In its current form, the Wärtsilä Modular Block is designed for the Wärtsilä 34SG spark-ignited gas engine and can accommodate three different cylinder configurations of that engine: 12V, 16V and 20V. The 12V configuration uses the so-called Wärtsilä Modular Block Compact, while the 16V and 20V are installed within the Wärtsilä Modular Block Extended, characterised by longer side walls, to accommodate the longer engines.
The Wärtsilä 34SG is currently the most popular medium-speed gas engine in the world. It is characterised by very high efficiency, low environmental footprint, and ultimate flexibility. A standard engine of this type can reach full power from standstill in just two minutes, and a specialised version for data centres, which is compatible with the Wärtsilä Modular Block as well, can do so in less than one minute. Thanks to this feature, a Wärtsilä Modular Block can be used as a clean alternative to emergency diesel generators for critical infrastructure such as data centres, hospitals or airports.

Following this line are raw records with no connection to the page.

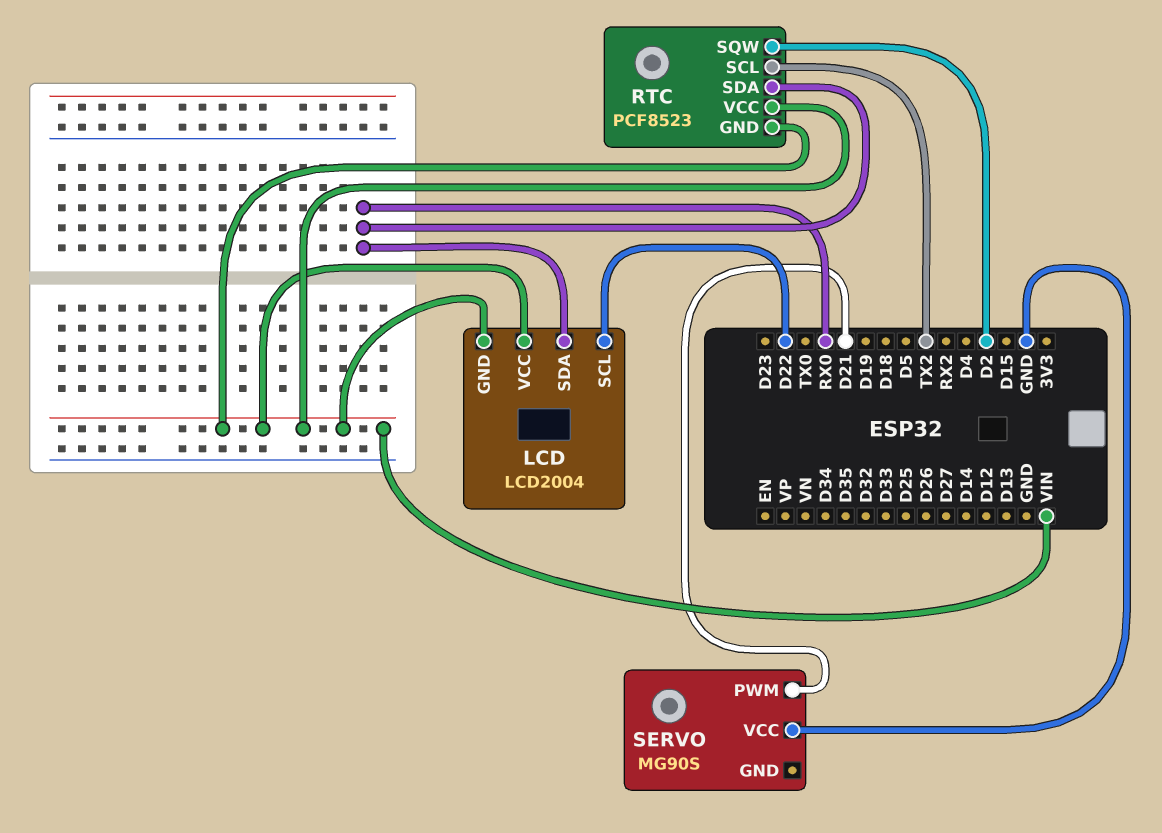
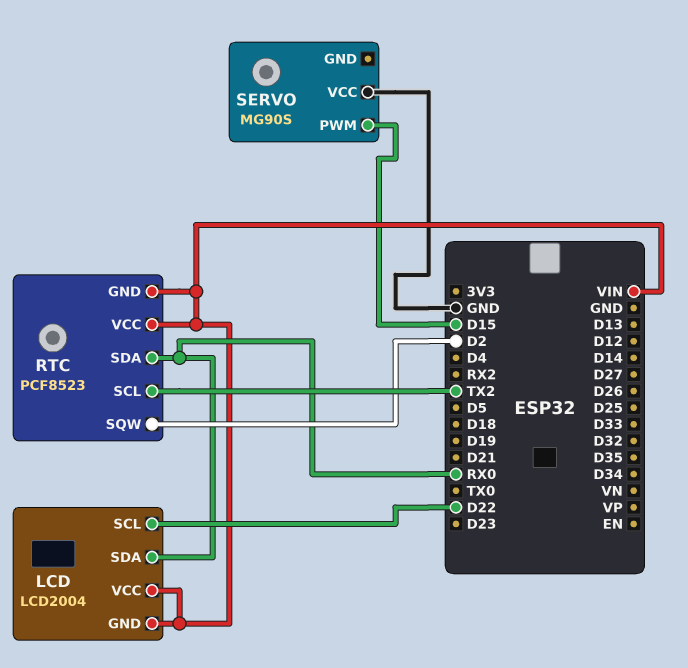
SERVO pin PWM: D21 -> D15

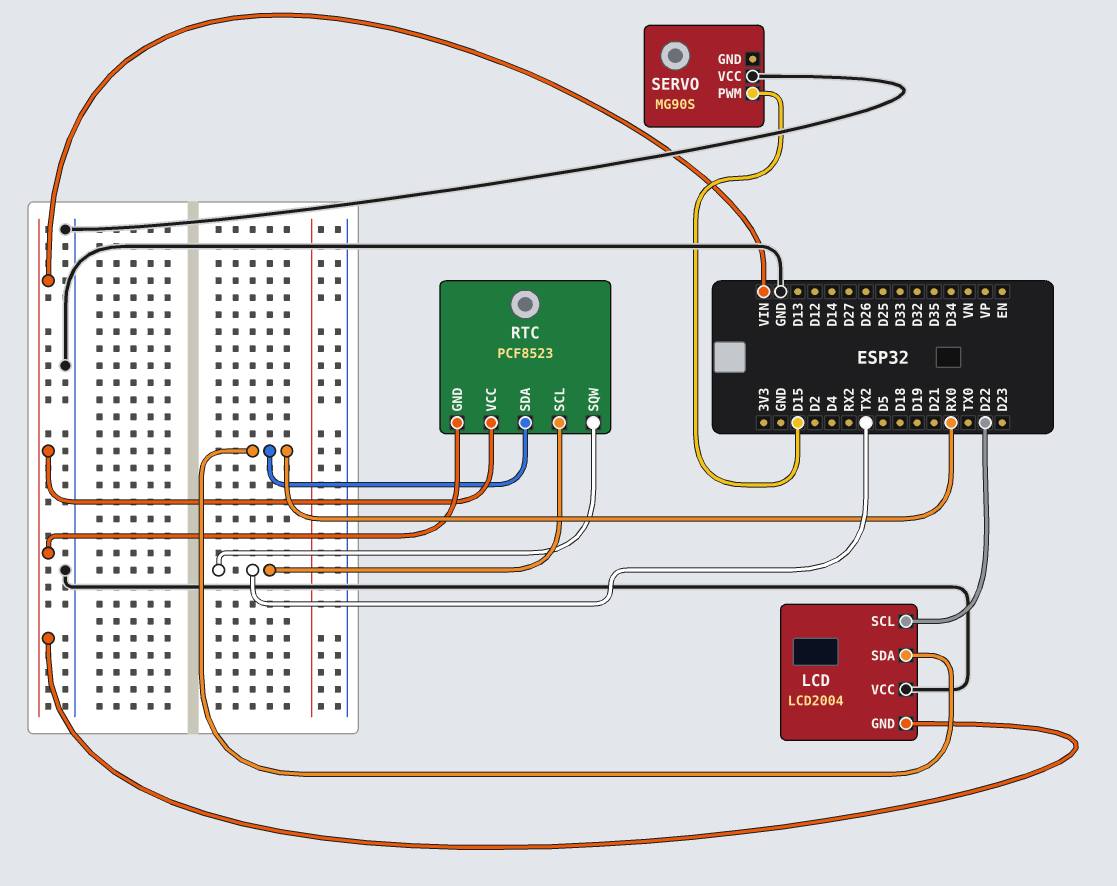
LCD pin VCC: VIN -> GND
RTC pin SQW: D2 -> TX2

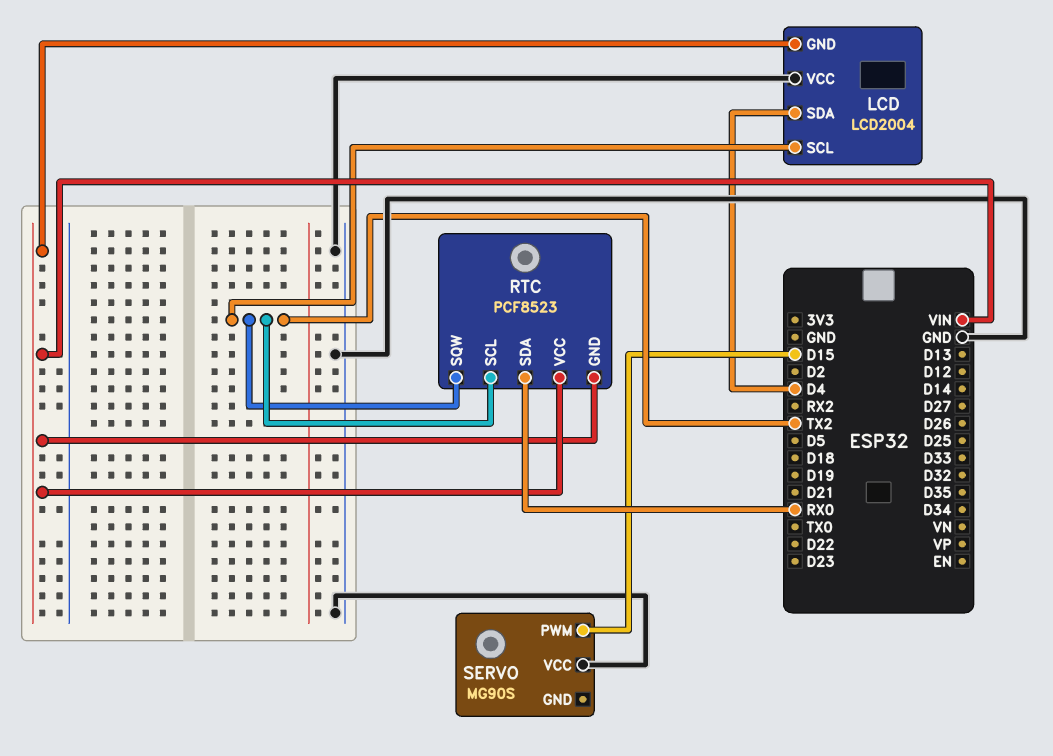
LCD pin SCL: D22 -> TX2
LCD pin SDA: RX0 -> D4

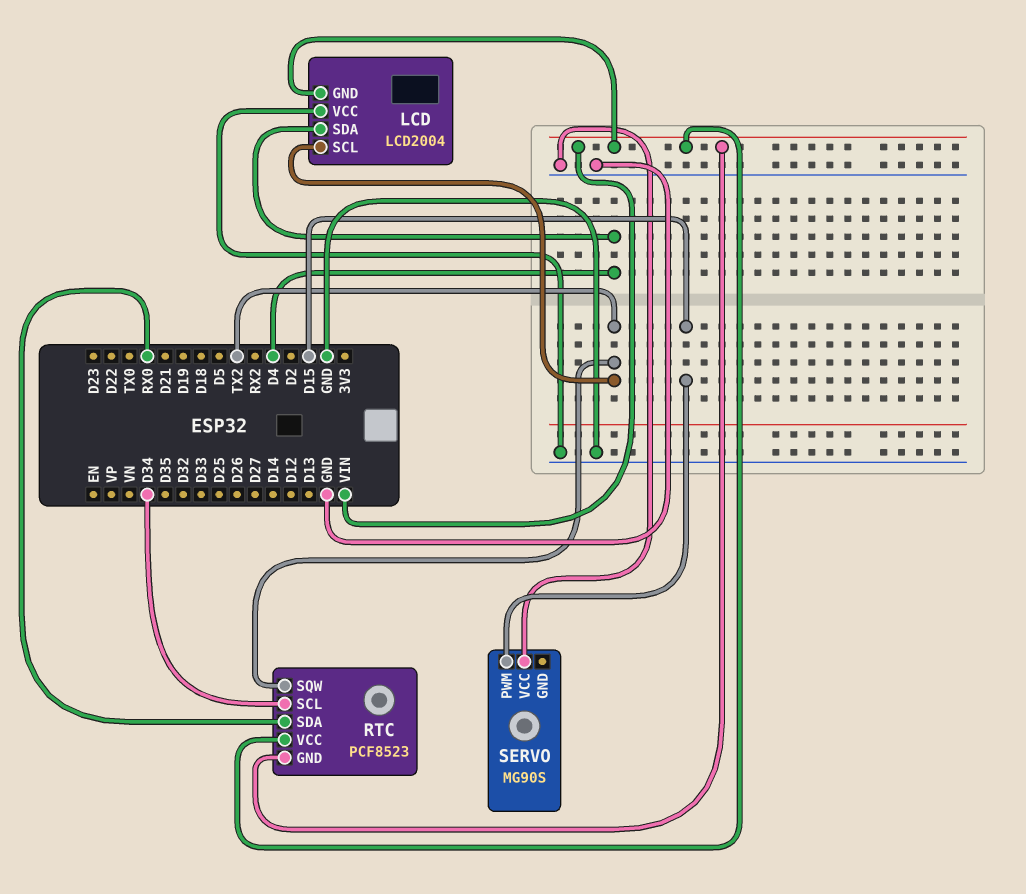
RTC pin SCL: TX2 -> D34

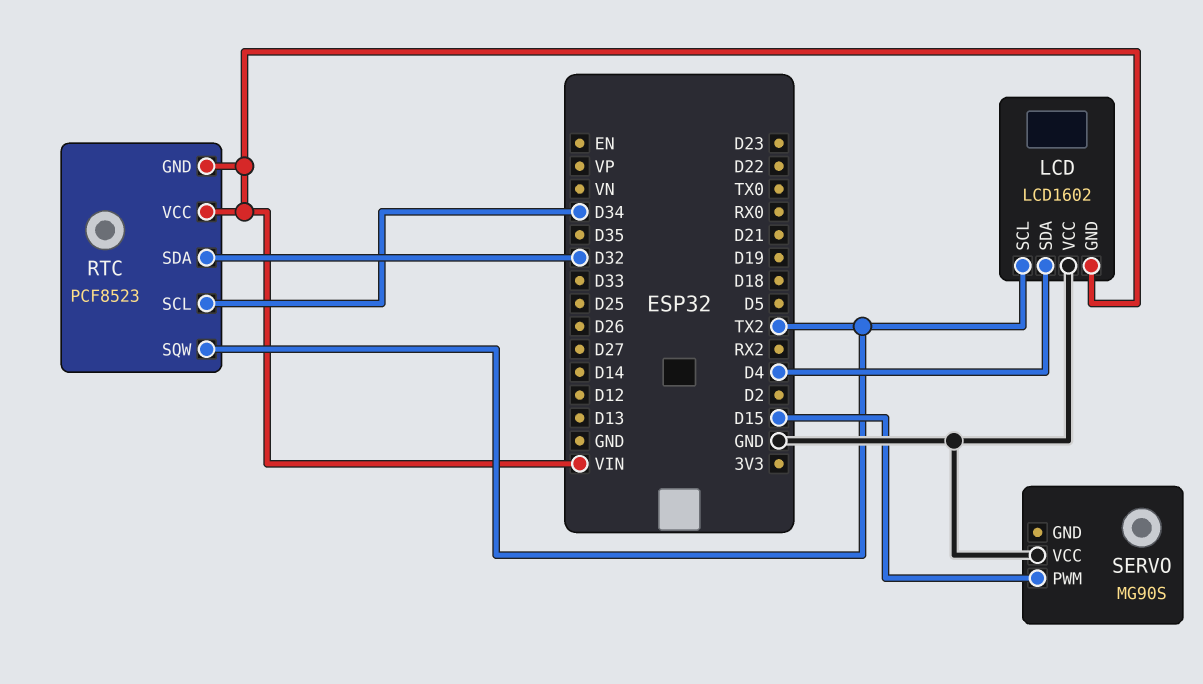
LCD: LCD2004 -> LCD1602
RTC pin SDA: RX0 -> D32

Thanks to its clean fuel and low emissions, such a backup generating set can also be used for regular power supply – alone, together with the grid (generating power whenever grid electricity prices go up) or in conjunction with local renewable resources
(firming up wind or solar power generation).
Table 1. Outputs of generating sets available for the Wärtsilä Modular Block
While the Wärtsilä Modular Block is a highly standardised prefabricated product, it nevertheless can be customised to a considerable extent, to meet requirements of a specific project. Customisation options include:
In its current form, the Wärtsilä Modular Block is designed for sites with ambient air temperatures from -25 to +40°C. The design follows relevant European (EN) standards for structures, and EU directives for pressure equipment and electrification. The modules are manufactured in the European Union.

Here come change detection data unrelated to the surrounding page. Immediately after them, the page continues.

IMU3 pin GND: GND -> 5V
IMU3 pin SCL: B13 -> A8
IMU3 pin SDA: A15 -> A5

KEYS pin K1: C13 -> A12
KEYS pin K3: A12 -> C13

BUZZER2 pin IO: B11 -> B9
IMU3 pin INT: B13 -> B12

With the Wärtsilä Modular Block, investors for whom simple, standardised and quick on-site installation process is critical, get access to the highly efficient medium-speed engine technology. This new innovative solution enables the construction of even bigger power plants with ease, with minimal amount of project-specific engineering.
This makes it an attractive option for various projects where high-speed engine technology with its inherent lower efficiency used to be the only possible solution. It may also be a cost-effective alternative to standard power plants with medium-speed engines in those locations, where site works are expensive, and reduction of installation time can bring cost savings to the entire project.